Alas, it’s still not possible to separate with certainty the batters with a “true” batting average of .270 from those with .330. For example, more than 10% of the “average” players have batting averages over .350, while 16% of the “good” players are sitting below .250.
After 162 games
Suppose we give each player a full season to perform. Is that enough?
For some purposes, yes, this is enough. The two distributions still touch, and there’s just a little bit of overlap between the colored bands which contain 95 percent of each group… but if one is willing to overlook occasional outliers, one can make a pretty good guess at the “true” batting average of a player after this much time has passed.
A brief statistical summary
It might be useful for future reference to summarize what we’ve seen so far: just how confident can one be in the batting average of a player after some number of games? As long as the “true” value lies somewhere in the range between about .250 and .350, the following table (updated July 8) should be a decent guide:
After this many games, … | … or this many ABs | 95 percent of batting averages will be within this much of “true” value |
5 | 20 | +/- .200 |
20 | 80 | +/- .102 |
80 | 320 | +/- .052 |
162 | 648 | +/- .036 |
In our next article, we’ll put this model to the test, by comparing its predictions to the actual performances of several MLB hitters – Jackie Bradley Jr. among them. Stay tuned!
Whoopsie. Those of you who have been yelling, “That’s not a Poisson distribution — it’s a BINOMIAL distribution” should get two cookies. My mistake.
1) Your table displays the range containing 68% of the values; the 95% range is twice as wide.
2) Why did you do a Monte-Carlo simulation to determine the distributions when the analytical expression is well known and fairly simple?
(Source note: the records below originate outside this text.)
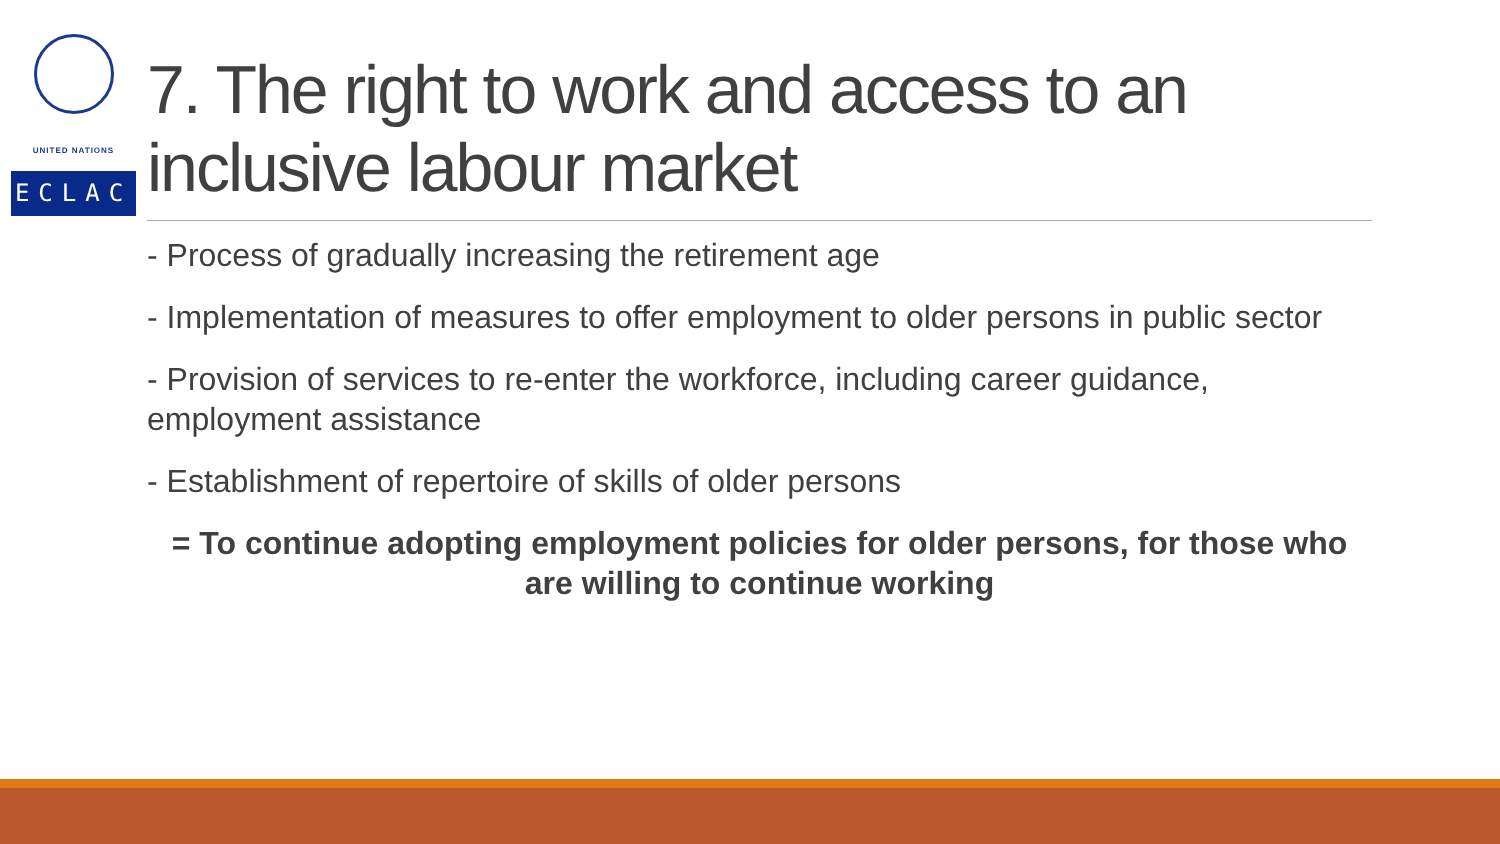UNITED NATIONS
ECLAC
7. The right to work and access to an inclusive labour market
- Process of gradually increasing the retirement age
- Implementation of measures to offer employment to older persons in public sector
- Provision of services to re-enter the workforce, including career guidance, employment assistance
- Establishment of repertoire of skills of older persons
= To continue adopting employment policies for older persons, for those who are willing to continue working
The errors in the Monte-carlo calculation with only 1000 trials are quite large; the true distribution for 380 AB doesn’t have multiple peaks.
Alan — thank you very much for a careful reading of the article.
1) Yes, you are exactly right. I _did_ put the 1-sigma values into the second table of the article, instead of the 2-sigma values. My mistake. I have just now (1 PM on July 8) updated the text so that the proper 2-sigma values are in the table. In addition, I updated the text in the introduction of the “Part 2” article so that the proper 2-sigma ranges are there, too. Fortunately, in all the specific examples of the “Part 2” article, I did correctly use the 2-sigma ranges.
2) You are again correct to say that the expected distribution of batting averages for any given number of attempts is known exactly as an analytic expression. Why did I not use this analytic expression to generate nice, symmetric regions in the graphical illustrations? If I were a cunning fellow, I would say something along the lines of “well, that nice bell-shaped curve would not give the reader a feeling for the size of the typical fluctuations expected in these small sample sizes … whereas the Monte Carlo results at least hint at them.” But I’m not cunning, I’m just lazy. It’s often quicker and easier for me these days to write a short program to use the Monte Carlo approach to almost anything I do (whether it’s astronomy or physics or baseball) than to figure out which analytic expression is the proper one to use, so I just use the Monte Carlo method. It’s a bad habit, for sure.
I and others who try to help explain things would do better to follow Alan’s advice and use the analytic expressions when it _is_ possible, as in this case.
Again, thanks, Alan, for your comments.